*** Entries provided Section Begins ***

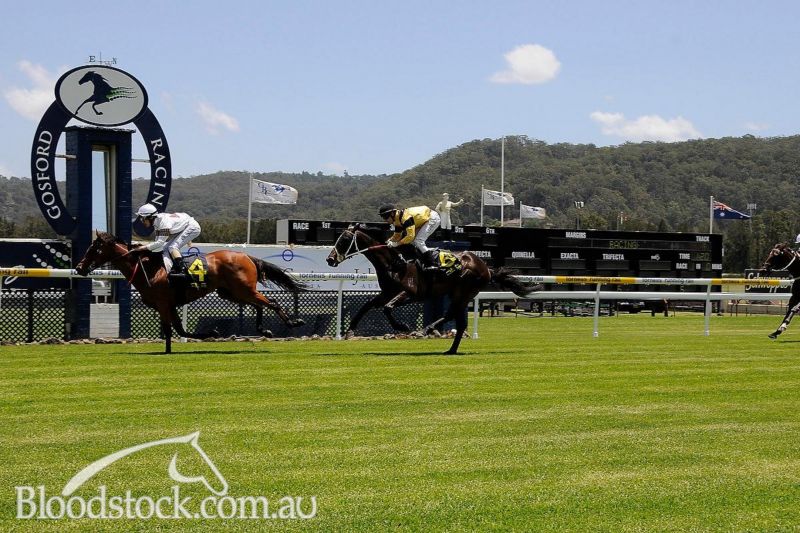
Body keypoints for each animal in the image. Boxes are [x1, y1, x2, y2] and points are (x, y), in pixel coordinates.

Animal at [76, 231, 307, 353]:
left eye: (94, 249)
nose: (78, 268)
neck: (147, 268)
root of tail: (247, 256)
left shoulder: (163, 304)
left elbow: (172, 330)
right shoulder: (168, 305)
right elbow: (180, 330)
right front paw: (210, 333)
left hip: (243, 290)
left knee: (272, 303)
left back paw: (293, 322)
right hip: (231, 292)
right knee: (260, 304)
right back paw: (263, 329)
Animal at [325, 224, 542, 354]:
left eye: (344, 240)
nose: (330, 259)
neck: (396, 263)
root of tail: (486, 268)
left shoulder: (410, 293)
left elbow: (387, 308)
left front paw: (403, 327)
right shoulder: (387, 293)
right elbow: (367, 306)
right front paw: (349, 331)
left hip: (463, 291)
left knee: (452, 315)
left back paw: (427, 329)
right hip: (459, 293)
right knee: (458, 321)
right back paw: (450, 349)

*** Entries provided Section Ends ***

**What needs to be done**
Leave out every line before the one containing "neck: (396, 263)"; set down that line and all remaining lines of the material exactly.

**Answer space**
neck: (396, 263)
root of tail: (486, 268)
left shoulder: (410, 293)
left elbow: (387, 308)
left front paw: (403, 327)
right shoulder: (387, 293)
right elbow: (367, 306)
right front paw: (349, 331)
left hip: (463, 291)
left knee: (452, 315)
left back paw: (427, 329)
right hip: (459, 293)
right knee: (458, 321)
right back paw: (450, 349)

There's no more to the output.